- **CONSIGNE**
Dites si chacune des phrases 1., 2. et 3. est d'accord avec l'extrait choisi, par oui ou par non, en citant mot pour mot les mots de l'extrait qui tranchent. 1. Les sociétés peuvent être neutres. 2. La plupart des auteurs de l'article font partie des experts et des scientifiques. 3. L'extrait affirme avec certitude que les auteurs agissent par intérêt égoïste.

- **EXTRAIT CHOISI**
_ _ _ _ _ _ _

J’ajoute qu’il y a une différence entre, d’un côté, priver les individus de certains choix et de favoriser certains comportements (ce qui arrive immanquablement, les sociétés n’étant pas neutres et ne pouvant pas l’être) et, de l’autre d’user de contraintes, de menaces, de châtiments pour intensifier et étendre le plus possible ces pressions positives ou négatives, afin d’obtenir le comportement désiré chez les adultes comme chez les enfants, en fonction de ce que les scientifiques jugent favorables au bien commun, en substituant leur expertise à la délibération politique et au début public. Ce qui confère une grande valeur, une grande influence et une grande autorité aux experts et aux scientifiques, parmi lesquels comptent pour la plupart les auteurs de l’article. Leur prise de position n’est peut-être donc pas motivée par la défense de l’intérêt du plus grand nombre, mais par leurs intérêts égoïstes, en tant qu’individus et ou groupes d’individus, grâce à une rupture radicale du mode de gouvernance.

_ _ _ _ _ _ _

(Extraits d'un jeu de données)
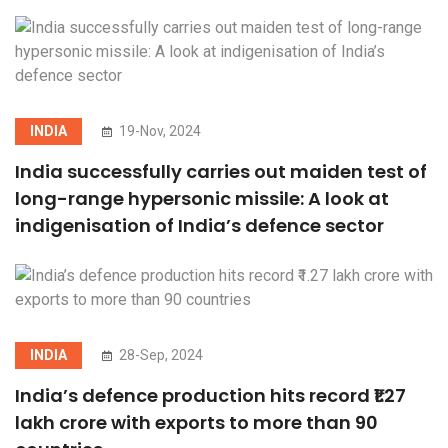
INDIA
19-Nov, 2024
India successfully carries out maiden test of
long-range hypersonic missile: A look at
indigenisation of India’s defence sector
INDIA
28-Sep, 2024
India’s defence production hits record ₹1.27
lakh crore with exports to more than 90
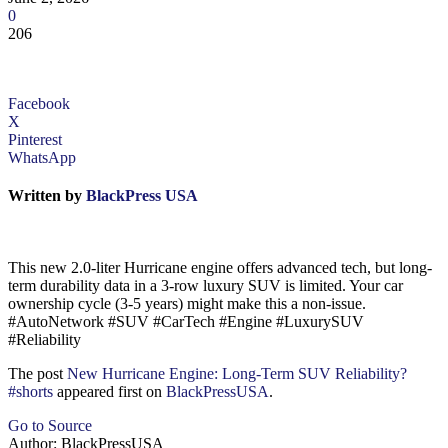
0
206
Facebook
X
Pinterest
WhatsApp
Written by
BlackPress USA
This new 2.0-liter Hurricane engine offers advanced tech, but long-
term durability data in a 3-row luxury SUV is limited. Your car
ownership cycle (3-5 years) might make this a non-issue.
#AutoNetwork #SUV #CarTech #Engine #LuxurySUV
#Reliability
The post
New Hurricane Engine: Long-Term SUV Reliability?
#shorts
appeared first on
BlackPressUSA
.
Go to Source
Author: BlackPressUSA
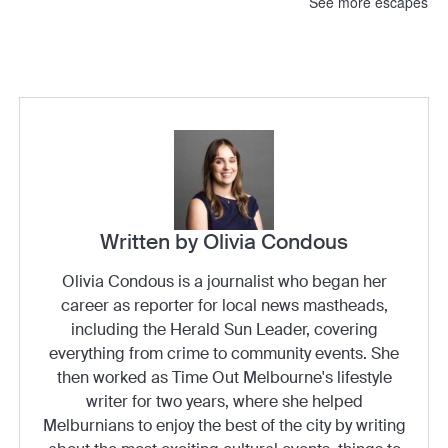
See more escapes
Written by Olivia Condous
Olivia Condous is a journalist who began her
career as reporter for local news mastheads,
including the Herald Sun Leader, covering
everything from crime to community events. She
then worked as Time Out Melbourne's lifestyle
writer for two years, where she helped
Melburnians to enjoy the best of the city by writing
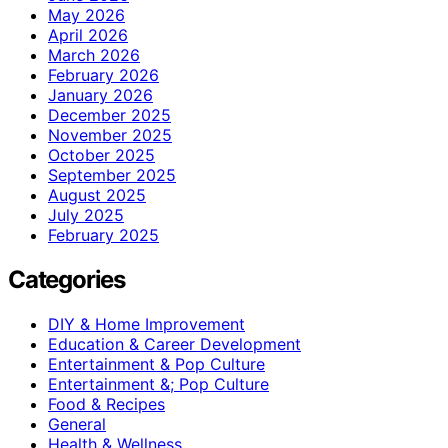
May 2026
April 2026
March 2026
February 2026
January 2026
December 2025
November 2025
October 2025
September 2025
August 2025
July 2025
February 2025
Categories
DIY & Home Improvement
Education & Career Development
Entertainment & Pop Culture
Entertainment &; Pop Culture
Food & Recipes
General
Health & Wellness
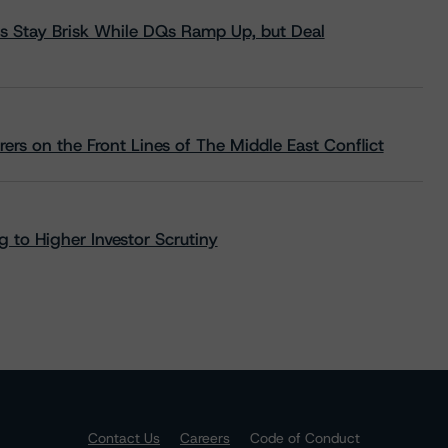
s Stay Brisk While DQs Ramp Up, but Deal
rs on the Front Lines of The Middle East Conflict
 to Higher Investor Scrutiny
Contact Us
Careers
Code of Conduct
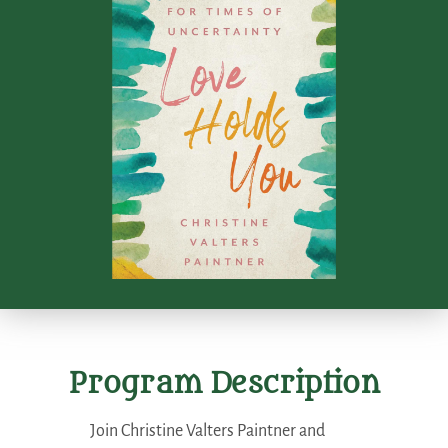
Program Description
Join Christine Valters Paintner and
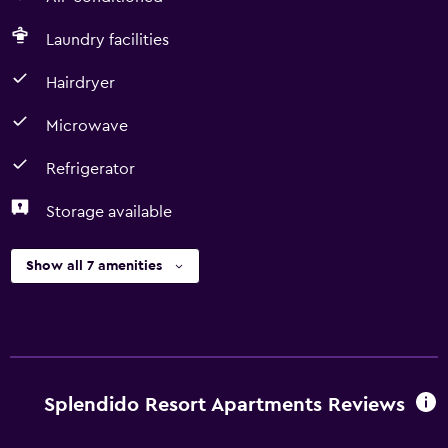
Laundry facilities
Hairdryer
Microwave
Refrigerator
Storage available
Show all 7 amenities
Splendido Resort Apartments Reviews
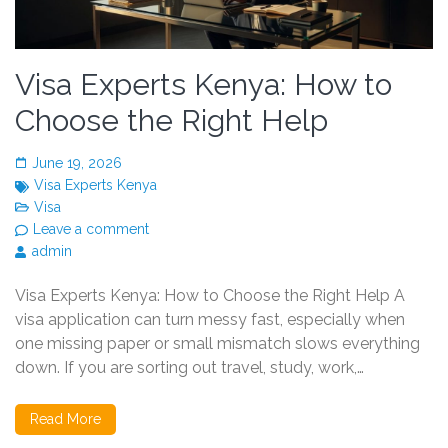
Visa Experts Kenya: How to
Choose the Right Help
June 19, 2026
Visa Experts Kenya
Visa
Leave a comment
admin
Visa Experts Kenya: How to Choose the Right Help A
visa application can turn messy fast, especially when
one missing paper or small mismatch slows everything
down. If you are sorting out travel, study, work,…
Read More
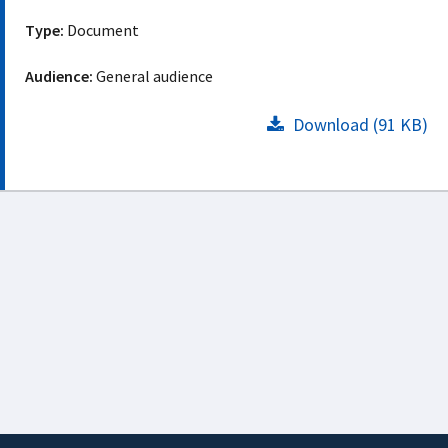
Type:
Document
Audience:
General audience
Download (91 KB)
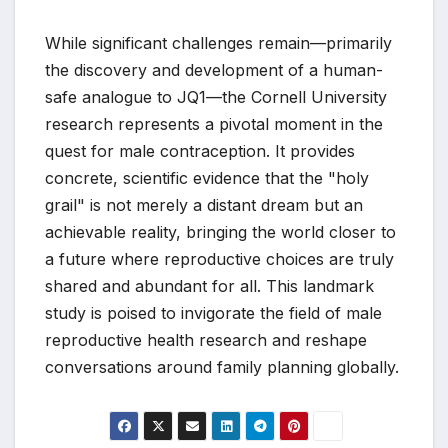
While significant challenges remain—primarily
the discovery and development of a human-
safe analogue to JQ1—the Cornell University
research represents a pivotal moment in the
quest for male contraception. It provides
concrete, scientific evidence that the "holy
grail" is not merely a distant dream but an
achievable reality, bringing the world closer to
a future where reproductive choices are truly
shared and abundant for all. This landmark
study is poised to invigorate the field of male
reproductive health research and reshape
conversations around family planning globally.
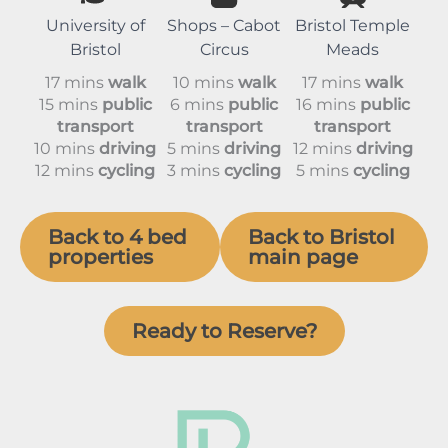
University of
Shops – Cabot
Bristol Temple
Bristol
Circus
Meads
17 mins
walk
10 mins
walk
17 mins
walk
15 mins
public
6 mins
public
16 mins
public
transport
transport
transport
10 mins
driving
5 mins
driving
12 mins
driving
12 mins
cycling
3 mins
cycling
5 mins
cycling
Back to 4 bed
Back to Bristol
properties
main page
Ready to Reserve?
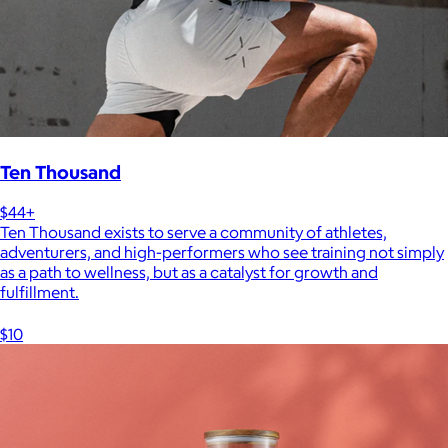
Ten Thousand
$44+
Ten Thousand exists to serve a community of athletes,
adventurers, and high-performers who see training not simply
as a path to wellness, but as a catalyst for growth and
fulfillment.
$10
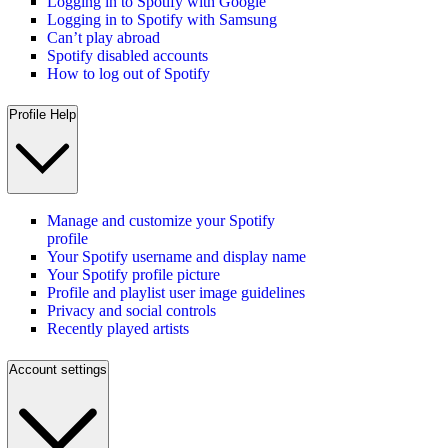
Logging in to Spotify with Google
Logging in to Spotify with Samsung
Can’t play abroad
Spotify disabled accounts
How to log out of Spotify
Profile Help
Manage and customize your Spotify
profile
Your Spotify username and display name
Your Spotify profile picture
Profile and playlist user image guidelines
Privacy and social controls
Recently played artists
Account settings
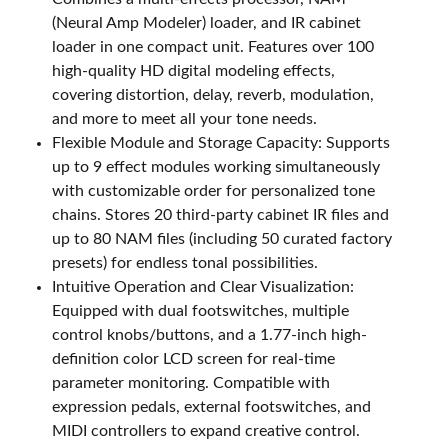
(Neural Amp Modeler) loader, and IR cabinet
loader in one compact unit. Features over 100
high-quality HD digital modeling effects,
covering distortion, delay, reverb, modulation,
and more to meet all your tone needs.
Flexible Module and Storage Capacity: Supports
up to 9 effect modules working simultaneously
with customizable order for personalized tone
chains. Stores 20 third-party cabinet IR files and
up to 80 NAM files (including 50 curated factory
presets) for endless tonal possibilities.
Intuitive Operation and Clear Visualization:
Equipped with dual footswitches, multiple
control knobs/buttons, and a 1.77-inch high-
definition color LCD screen for real-time
parameter monitoring. Compatible with
expression pedals, external footswitches, and
MIDI controllers to expand creative control.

_ _ _ _ _ _ _

- **RÉSULTAT ATTENDU**
1. Non : « les sociétés n’étant pas neutres et ne pouvant pas l’être ».
2. Oui : « parmi lesquels comptent pour la plupart les auteurs de l’article ».
3. Non : « Leur prise de position n’est peut-être donc pas motivée par la défense de l’intérêt du plus grand nombre ».